Progress is a declining curve where we equate making life better with making life easier.

Ease of living is at the root to a lack for concern for the future.

Ease of life is in inverse proportion to the time into the future to which a person will look.

Concern for the future is directly proportional to the drive for progress.

Progress is a declining curve where we equate making life better with making life easier. By this I mean that most of the progress mankind has made throughout its history has had one goal. Making life easier through creature comforts: a warm comfortable place to live, enough to eat, freedom from disease and extended life.

Ease of living is at the root to a lack for concern for the future. When life is difficult you work hard and look to the future for improvement. When life is easy you look for leisure pursuits with which you can enjoy the moment.

Ease of life is in inverse proportion to the time into the future to which a person will look. Simply imagine yourself in debt. Deep in debt you are low on the curve the describes how easy your life may be, and the farther into the future until you contemplate the freedom to spend on luxury. If you are free of debt, you are high on the ease of life curve and you need not look beyond your next paycheck for those luxuries.

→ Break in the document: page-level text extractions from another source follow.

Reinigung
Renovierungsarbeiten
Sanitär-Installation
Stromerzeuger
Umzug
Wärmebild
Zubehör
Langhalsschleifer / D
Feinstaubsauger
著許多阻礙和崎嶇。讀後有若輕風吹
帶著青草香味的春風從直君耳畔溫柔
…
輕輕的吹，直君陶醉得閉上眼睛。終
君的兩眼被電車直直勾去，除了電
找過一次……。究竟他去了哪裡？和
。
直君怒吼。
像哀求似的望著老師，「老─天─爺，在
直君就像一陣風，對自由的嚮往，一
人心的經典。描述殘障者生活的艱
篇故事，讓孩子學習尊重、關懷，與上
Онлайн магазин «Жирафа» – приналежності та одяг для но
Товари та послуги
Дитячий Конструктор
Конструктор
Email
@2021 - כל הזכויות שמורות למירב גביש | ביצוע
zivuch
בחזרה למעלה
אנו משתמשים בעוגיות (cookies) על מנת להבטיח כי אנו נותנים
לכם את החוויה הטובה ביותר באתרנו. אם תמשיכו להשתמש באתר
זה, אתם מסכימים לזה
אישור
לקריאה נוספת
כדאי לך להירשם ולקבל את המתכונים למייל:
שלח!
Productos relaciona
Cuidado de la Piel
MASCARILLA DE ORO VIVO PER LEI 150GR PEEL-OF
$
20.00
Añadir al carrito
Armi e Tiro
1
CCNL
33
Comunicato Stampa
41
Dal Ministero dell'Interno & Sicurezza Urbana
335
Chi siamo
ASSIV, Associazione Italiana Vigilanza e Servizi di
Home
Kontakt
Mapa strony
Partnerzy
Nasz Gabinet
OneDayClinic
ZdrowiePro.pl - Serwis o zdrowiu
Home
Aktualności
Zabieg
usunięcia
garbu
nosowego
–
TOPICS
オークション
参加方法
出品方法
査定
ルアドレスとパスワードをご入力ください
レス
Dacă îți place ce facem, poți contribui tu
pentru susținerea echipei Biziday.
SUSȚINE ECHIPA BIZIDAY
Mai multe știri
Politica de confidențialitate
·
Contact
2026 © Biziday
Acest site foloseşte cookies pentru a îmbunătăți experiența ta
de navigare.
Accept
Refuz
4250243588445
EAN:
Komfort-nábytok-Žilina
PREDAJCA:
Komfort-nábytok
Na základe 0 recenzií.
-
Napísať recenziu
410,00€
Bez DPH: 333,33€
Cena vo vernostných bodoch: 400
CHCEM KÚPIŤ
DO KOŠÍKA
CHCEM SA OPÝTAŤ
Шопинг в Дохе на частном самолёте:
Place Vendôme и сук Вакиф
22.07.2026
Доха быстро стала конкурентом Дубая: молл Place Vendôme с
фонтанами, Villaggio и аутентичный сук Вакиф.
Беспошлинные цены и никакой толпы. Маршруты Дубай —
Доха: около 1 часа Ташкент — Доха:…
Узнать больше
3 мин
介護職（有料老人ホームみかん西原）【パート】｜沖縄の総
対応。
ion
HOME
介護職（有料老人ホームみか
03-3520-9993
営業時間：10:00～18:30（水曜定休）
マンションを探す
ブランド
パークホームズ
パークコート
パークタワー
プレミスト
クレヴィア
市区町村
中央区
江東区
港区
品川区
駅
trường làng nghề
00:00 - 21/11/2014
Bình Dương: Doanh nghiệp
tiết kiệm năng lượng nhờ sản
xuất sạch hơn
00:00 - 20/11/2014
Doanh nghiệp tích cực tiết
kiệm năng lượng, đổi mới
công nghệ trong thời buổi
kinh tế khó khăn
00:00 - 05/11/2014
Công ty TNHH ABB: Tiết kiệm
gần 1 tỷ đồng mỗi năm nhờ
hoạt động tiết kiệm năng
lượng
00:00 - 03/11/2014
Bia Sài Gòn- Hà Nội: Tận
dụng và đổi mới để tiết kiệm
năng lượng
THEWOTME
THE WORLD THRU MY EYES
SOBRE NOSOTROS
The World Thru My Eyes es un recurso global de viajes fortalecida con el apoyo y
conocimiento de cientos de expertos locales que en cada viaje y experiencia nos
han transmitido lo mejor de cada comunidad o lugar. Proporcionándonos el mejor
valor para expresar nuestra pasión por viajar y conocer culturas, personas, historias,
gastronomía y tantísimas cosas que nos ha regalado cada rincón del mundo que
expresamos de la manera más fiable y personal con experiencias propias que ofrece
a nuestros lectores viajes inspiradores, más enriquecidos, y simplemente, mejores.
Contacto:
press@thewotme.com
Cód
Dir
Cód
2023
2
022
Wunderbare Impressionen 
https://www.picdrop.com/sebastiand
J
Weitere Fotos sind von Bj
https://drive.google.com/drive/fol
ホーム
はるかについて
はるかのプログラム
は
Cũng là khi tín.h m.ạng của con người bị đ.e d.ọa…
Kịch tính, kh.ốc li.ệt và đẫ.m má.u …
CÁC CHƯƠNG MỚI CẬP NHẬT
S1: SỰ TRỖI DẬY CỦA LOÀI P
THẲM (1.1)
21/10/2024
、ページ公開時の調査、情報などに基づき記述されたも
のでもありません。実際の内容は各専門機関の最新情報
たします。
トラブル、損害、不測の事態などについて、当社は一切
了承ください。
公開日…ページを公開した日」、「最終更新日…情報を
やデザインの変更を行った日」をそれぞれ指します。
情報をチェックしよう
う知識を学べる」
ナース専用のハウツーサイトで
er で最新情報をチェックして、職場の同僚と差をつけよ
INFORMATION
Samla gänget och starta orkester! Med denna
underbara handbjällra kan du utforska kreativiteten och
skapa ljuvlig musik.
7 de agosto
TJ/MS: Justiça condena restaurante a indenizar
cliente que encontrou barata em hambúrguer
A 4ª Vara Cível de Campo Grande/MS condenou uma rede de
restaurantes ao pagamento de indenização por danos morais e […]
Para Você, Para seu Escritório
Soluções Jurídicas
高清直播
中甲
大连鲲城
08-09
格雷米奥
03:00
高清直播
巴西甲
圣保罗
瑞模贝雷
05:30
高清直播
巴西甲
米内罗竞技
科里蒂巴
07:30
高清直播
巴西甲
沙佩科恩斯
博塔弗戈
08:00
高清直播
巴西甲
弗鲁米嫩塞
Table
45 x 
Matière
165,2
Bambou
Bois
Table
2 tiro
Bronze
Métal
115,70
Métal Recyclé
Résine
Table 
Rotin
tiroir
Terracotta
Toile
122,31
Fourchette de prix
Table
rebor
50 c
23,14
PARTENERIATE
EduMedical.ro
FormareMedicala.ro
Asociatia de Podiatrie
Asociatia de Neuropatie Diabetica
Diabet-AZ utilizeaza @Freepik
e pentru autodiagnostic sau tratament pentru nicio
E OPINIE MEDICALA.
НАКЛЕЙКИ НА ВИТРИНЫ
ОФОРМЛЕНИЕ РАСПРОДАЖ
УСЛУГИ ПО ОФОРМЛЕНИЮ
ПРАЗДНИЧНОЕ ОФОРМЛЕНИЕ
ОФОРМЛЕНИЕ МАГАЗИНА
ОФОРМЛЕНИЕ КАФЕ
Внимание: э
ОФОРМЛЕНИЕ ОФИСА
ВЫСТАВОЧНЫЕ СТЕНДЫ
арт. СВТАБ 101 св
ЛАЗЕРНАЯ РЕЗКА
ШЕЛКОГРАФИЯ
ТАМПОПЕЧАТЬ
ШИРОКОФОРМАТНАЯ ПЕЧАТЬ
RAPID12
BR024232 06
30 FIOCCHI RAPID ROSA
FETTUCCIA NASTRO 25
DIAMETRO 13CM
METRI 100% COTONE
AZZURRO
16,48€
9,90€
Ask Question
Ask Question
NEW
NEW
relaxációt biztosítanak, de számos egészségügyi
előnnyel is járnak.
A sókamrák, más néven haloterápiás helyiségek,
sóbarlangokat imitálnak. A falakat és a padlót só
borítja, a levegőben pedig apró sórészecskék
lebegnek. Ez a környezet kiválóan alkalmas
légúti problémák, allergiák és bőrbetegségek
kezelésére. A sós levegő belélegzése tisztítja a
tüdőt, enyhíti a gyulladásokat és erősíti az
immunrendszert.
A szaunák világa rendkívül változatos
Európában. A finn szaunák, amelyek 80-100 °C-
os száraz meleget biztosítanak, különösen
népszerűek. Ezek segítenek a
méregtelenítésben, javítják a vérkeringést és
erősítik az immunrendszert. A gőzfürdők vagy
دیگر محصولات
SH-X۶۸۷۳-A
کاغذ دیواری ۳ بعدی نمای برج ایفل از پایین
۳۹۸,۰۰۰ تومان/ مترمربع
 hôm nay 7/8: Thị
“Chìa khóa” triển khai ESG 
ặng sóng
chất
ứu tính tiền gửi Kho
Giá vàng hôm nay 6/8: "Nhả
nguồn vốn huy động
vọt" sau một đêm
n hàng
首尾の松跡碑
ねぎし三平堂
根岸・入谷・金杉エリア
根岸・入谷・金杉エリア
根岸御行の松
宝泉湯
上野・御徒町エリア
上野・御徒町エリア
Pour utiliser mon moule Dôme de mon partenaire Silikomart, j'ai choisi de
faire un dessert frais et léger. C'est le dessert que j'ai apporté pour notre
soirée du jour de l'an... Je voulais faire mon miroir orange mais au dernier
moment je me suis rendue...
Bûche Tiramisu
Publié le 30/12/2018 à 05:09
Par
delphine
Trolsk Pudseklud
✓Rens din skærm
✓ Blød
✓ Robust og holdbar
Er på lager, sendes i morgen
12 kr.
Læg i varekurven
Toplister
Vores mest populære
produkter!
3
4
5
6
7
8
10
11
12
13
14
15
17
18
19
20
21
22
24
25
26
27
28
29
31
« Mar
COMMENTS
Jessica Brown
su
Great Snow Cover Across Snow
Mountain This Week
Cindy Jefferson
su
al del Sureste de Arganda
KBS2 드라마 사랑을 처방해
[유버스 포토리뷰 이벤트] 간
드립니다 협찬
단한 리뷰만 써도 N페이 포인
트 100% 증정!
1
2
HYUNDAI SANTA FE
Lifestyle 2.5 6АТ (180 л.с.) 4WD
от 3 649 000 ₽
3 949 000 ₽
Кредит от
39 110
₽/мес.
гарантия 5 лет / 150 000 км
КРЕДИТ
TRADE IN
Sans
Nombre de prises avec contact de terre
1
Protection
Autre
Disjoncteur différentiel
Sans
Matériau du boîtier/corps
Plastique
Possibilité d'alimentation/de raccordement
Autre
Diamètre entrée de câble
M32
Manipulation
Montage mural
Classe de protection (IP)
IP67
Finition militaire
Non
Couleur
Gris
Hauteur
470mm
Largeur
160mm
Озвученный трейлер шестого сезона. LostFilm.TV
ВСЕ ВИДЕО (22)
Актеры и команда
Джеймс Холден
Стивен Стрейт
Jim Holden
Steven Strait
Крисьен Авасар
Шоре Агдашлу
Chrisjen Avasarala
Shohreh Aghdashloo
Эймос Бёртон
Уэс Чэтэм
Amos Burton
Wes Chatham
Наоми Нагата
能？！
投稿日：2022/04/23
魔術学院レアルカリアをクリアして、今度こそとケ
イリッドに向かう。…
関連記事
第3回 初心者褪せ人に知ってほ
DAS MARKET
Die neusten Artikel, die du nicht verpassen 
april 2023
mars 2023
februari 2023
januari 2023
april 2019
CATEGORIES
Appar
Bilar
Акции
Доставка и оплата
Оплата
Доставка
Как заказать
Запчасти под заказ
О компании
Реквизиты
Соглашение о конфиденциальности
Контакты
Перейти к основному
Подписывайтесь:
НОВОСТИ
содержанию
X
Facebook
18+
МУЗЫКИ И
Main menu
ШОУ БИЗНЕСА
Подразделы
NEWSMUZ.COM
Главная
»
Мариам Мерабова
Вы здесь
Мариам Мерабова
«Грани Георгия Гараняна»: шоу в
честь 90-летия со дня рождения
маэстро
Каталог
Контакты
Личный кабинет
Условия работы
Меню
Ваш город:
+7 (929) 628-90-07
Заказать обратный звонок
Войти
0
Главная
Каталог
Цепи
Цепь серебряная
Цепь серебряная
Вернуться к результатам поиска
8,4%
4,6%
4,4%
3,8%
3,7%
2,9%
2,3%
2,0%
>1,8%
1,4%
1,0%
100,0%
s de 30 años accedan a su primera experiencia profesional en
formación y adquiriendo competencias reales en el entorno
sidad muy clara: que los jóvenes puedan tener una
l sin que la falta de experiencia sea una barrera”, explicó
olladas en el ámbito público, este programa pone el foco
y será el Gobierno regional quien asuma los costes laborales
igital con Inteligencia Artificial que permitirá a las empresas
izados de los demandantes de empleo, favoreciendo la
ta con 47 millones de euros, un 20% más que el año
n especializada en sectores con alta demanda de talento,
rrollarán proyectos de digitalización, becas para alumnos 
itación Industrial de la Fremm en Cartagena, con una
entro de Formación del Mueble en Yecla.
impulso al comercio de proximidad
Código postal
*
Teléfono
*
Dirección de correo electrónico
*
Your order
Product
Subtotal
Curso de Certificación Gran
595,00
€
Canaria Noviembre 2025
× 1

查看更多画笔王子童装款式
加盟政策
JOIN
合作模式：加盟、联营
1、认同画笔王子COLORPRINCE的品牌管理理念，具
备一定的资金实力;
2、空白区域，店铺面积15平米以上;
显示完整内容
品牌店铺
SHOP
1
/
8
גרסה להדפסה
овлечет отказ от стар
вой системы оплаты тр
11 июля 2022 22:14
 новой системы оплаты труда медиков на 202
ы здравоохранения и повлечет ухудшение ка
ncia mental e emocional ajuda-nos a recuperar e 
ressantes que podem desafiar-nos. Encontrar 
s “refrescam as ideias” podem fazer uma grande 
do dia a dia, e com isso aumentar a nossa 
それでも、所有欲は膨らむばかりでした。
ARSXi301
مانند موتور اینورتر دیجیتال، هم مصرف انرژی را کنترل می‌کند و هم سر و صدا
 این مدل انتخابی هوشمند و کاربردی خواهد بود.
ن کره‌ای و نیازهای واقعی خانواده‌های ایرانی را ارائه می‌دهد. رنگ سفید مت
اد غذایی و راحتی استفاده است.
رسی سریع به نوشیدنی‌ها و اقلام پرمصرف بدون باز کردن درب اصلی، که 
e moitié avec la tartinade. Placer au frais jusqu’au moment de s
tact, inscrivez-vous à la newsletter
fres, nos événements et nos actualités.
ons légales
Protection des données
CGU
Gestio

Concern for the future is directly proportional to the drive for progress. Free of the concerns for satisfying creature comforts, most people will not look beyond the moment.

To sum up this equation: As progress makes life easier, the motivation that drives that progress declines, we cease to be concerned for the future. This was originally part of a philosophy that I was developing for a work of fiction that has since transformed beyond using this thought, but i find it relevant to much of the state of the world today. At least in the US. It is by no means a complete thought, neither do you have to look very hard for signs of exactly what I am saying.